> Task directions
Repeat word for word the part of the church discussion below starting with "What it does" and going on through "the old Ship...".

Weddings and funerals are still a suit and tie for me.
What it does signal is that most church buildings are new enough they’ve always had HVAC systems. Most of those buildings that are older are also constructed from materials that don’t make the installation of HVAC systems too much of a problem.
I think I know which Bishop it was - would it have been in the early 2000s?
It's also quite possible that David would have been at the Convocation too, as he taught at the Theological College.
Oh, I could lower it more, if you like...
(There have been Leather Sundays at some Metropolitan Community Churches--indeed, the founder of MCC, Rev. Troy Perry, is a fellow leatherman--but I'm an Episcopalian.)
https://visitmccchurch.com/portfolio/am-i-welcome-in-mcc-if-im-a-member-of-the-bdsm-leather-community/
For those who remember "Let's Talk T&T" on the old Ship...
Yes, I think this was while you folks were here and I'm sure you can picture exactly the "woman with the bad perm in the garish purple dress."
When I am working in a school I need to pass as a proper grown-up so I dress formally - proper trousers, a shirt, occasionally a tie, a smart jacket, dark shoes etc.

> Available data
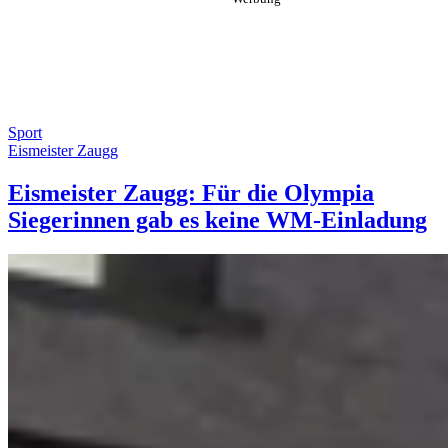
Sport
Eismeister Zaugg
Eismeister Zaugg: Für die Olympia
Siegerinnen gab es keine WM-Einladung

> Answer space
What it does signal is that most church buildings are new enough they’ve always had HVAC systems. Most of those buildings that are older are also constructed from materials that don’t make the installation of HVAC systems too much of a problem.
I think I know which Bishop it was - would it have been in the early 2000s?
It's also quite possible that David would have been at the Convocation too, as he taught at the Theological College.
Oh, I could lower it more, if you like...
(There have been Leather Sundays at some Metropolitan Community Churches--indeed, the founder of MCC, Rev. Troy Perry, is a fellow leatherman--but I'm an Episcopalian.)
https://visitmccchurch.com/portfolio/am-i-welcome-in-mcc-if-im-a-member-of-the-bdsm-leather-community/
For those who remember "Let's Talk T&T" on the old Ship...